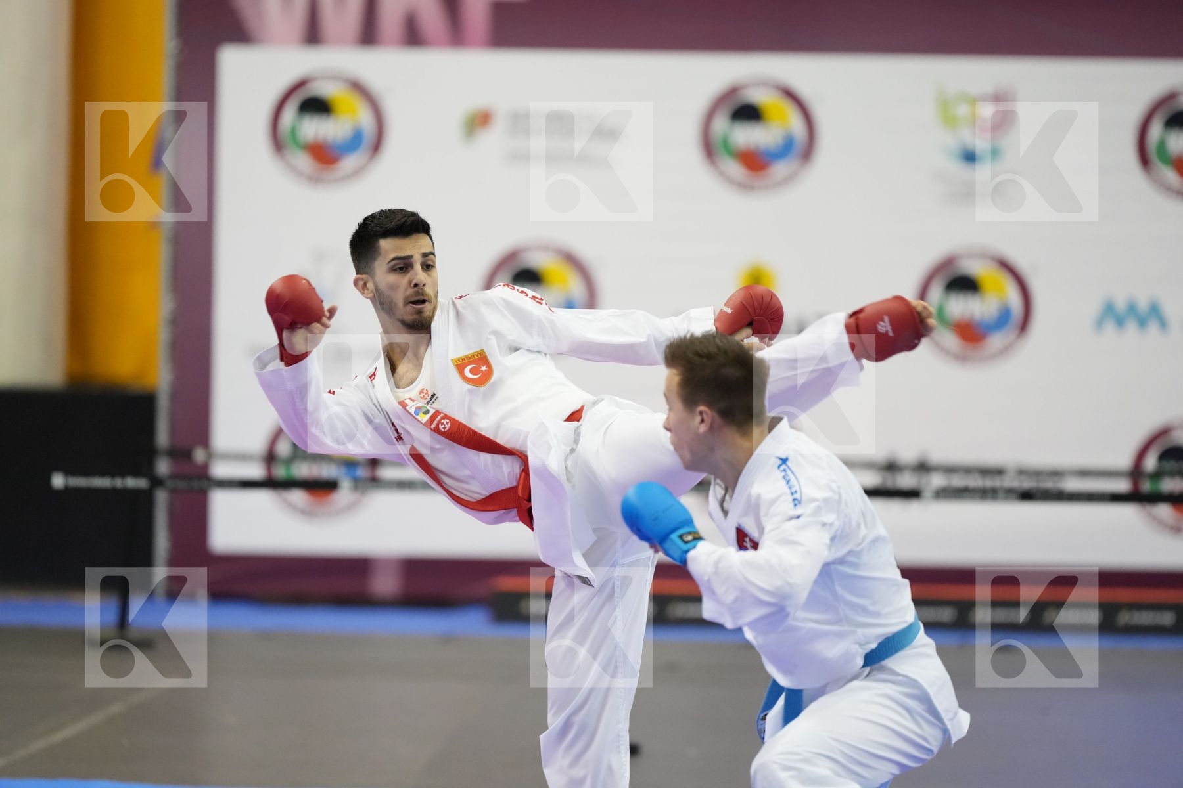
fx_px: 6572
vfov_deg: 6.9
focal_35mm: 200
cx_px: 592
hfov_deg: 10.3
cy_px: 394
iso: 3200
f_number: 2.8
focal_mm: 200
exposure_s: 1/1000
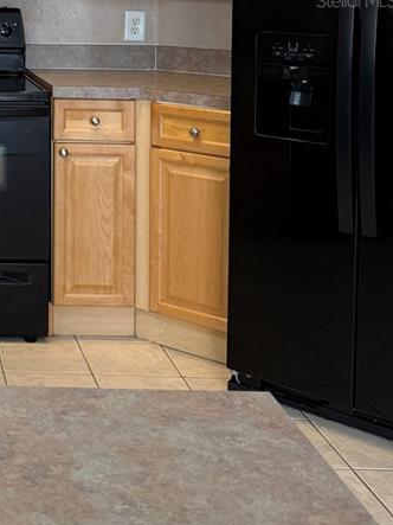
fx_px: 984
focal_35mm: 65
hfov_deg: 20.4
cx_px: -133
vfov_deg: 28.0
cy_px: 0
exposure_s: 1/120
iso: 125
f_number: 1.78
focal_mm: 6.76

Task >>
Go through the entries above and output them exactly, without pictures.

Result for this exercise >>
fx_px: 6572
vfov_deg: 6.9
focal_35mm: 200
cx_px: 592
hfov_deg: 10.3
cy_px: 394
iso: 3200
f_number: 2.8
focal_mm: 200
exposure_s: 1/1000
fx_px: 984
focal_35mm: 65
hfov_deg: 20.4
cx_px: -133
vfov_deg: 28.0
cy_px: 0
exposure_s: 1/120
iso: 125
f_number: 1.78
focal_mm: 6.76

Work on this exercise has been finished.